Visitor Information

We want to keep you informed and inspired by the activities of the large blue butterfly. Unfortunately this year we request that you refrain from visiting Collard Hill where possible, to benefit the butterfly and its habitat.

Due to coronavirus we have been unable to recruit a Large Blue Ranger to show you around the site this year, but we will be monitoring the population and keeping you up to date with everything large blue. So please do keep an eye on this blog to see what’s new with the large blue.

Parking and Accessing Collard Hill

We hope to limit the number of visitors on site this year to protect you and the large blue butterfly. This will allow for observation of social distancing and reduce damage to the large blue habitat and therefore population.

Parking is available at Ivythorn Hill YHA, with pedestrian access only to Collard Hill. The map below shows the way-marked route along with the location of the visitor information point. Please note these will not be present this year due to coronavirus.

Collard map

Welfare

If you do visit Collard Hill please take the following information into consideration:

  • The site comprises steep slopes and uneven surfaces
  • The weather conditionsWe strongly advise wearing good supportive footwear, bringing plenty of liquid in hot weather along with sun hats and sun-cream. In wet weather the site is exposed and can become very slippery so please be careful.

Large Blue Legislation

Warning2

 

 

 

 

 

 

 

 

 

 

 

Thank you in advance for your cooperation, and apologies for any inconvenience.

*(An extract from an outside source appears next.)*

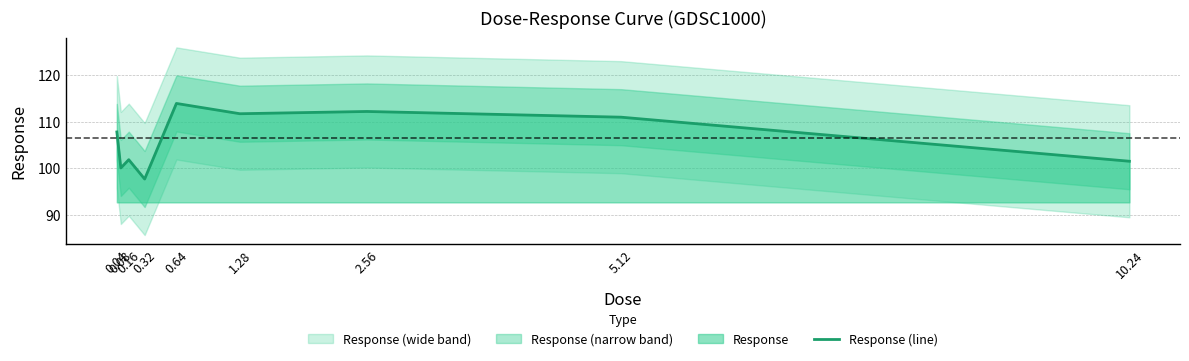

What is the label of the 9th point from the right?

0.04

10 thoughts on “Visitor Information

  1. Lottie,
    Thank you. We are about to travel 200 miles to (hopefully) see Large Blues and it is a great confidence builder to have your map and the assurance that someone will be there to help.
    David

    • You are welcome David. I was not on duty the day you visited unfortunately.That is quite a bit of mileage to undertake, I hope you were successful!
      Lottie

  2. Hi Lottie, Many thanks for your help early this morning. It was a great sight seeing the large blues and the other butterflies on the hillside along with the hunting/hovering Kestrels and the supporting Sparrowhawk. Next time I must make an effort to go and see the orchids.
    Robin

    • Definately Robin, really glad you saw the blues. I shall be on site all weekend and next week although I finish at the end of June. I am about to go to work now so if you drop by I will make sure to show you the orchids, the weather is just horrible but at least Collard has lots of other fantastic wildlife as well as the Large Blues. Poor butterflies though.
      Lottie

  3. After 3 years of trying, finally saw many large blues on 21st June. Thankyou for your assistance & wish you all the best in your studies & career.
    Regards
    John & Barbara Ward ( West Sussex )

  4. My husband and I travelled from Kent on 20th June 2018 to see the Large Blue at Collards Hill. As we arrived at the site, having marvelled at the orchid meadow we walked through on the way from the car park (we counted 5 species that day), we watched the rain come in from the valley below and had to abandon our trip. We had booked into a local hotel to give us another opportunity in case of bad weather (note this tip!) and were rewarded on June 21st with beautiful weather and our first siting of the butterflies. That day we saw many Large Blues as well as the following species: Common Blue, Ringlet, Marbled White, Comma, Tortoiseshell, Meadow Brown, Small Heath, Peacock, Cabbage White, Small White, Speckled Wood.
    Remembering a call in 1979 from my grandfather, Rev. John Neville Marcon, a well known and respected amateur lepidopterist, with whom I had enjoyed many ‘bug hunting’ trips in Sussex during my childhood and who was entirely responsible for my fascination with butterflies, in which he had told me, with tears in his voice, that the Large Blue butterfly was finally extinct in the UK, it was the most enormous and emotional thrill to see these beautiful creatures flying that day.
    I will never forget that first siting, which will remain the most important butterfly siting in my heart and experience, but we will be back for more. We have booked to come again on the way from Kent to Cornwall in June, two days again, just in case, and I have butterflies in my stomach just thinking about it!
    Thank you to everyone who has been and still is involved in the project to reintroduce and conserve this wonderful butterfly. Oh that my grandfather had lived to see the fruits of your labour. He died in June 1986.

  5. I am hoping to visit the site this Saturday 29th June 2019 with my family, weather forecast looks very promising and will the Large Blues still be showing
    Thanks Clive

  6. Thank you for such an informative blog! We visited Collard Hill on Monday 24th June 2019, and were delighted to find a Large Blue female and follow her for several minutes. She appeared to be laying eggs – not on the wild thyme, but on something that looked like self-heal; she was moving anti-clockwise around the flower head. I have some photos of this.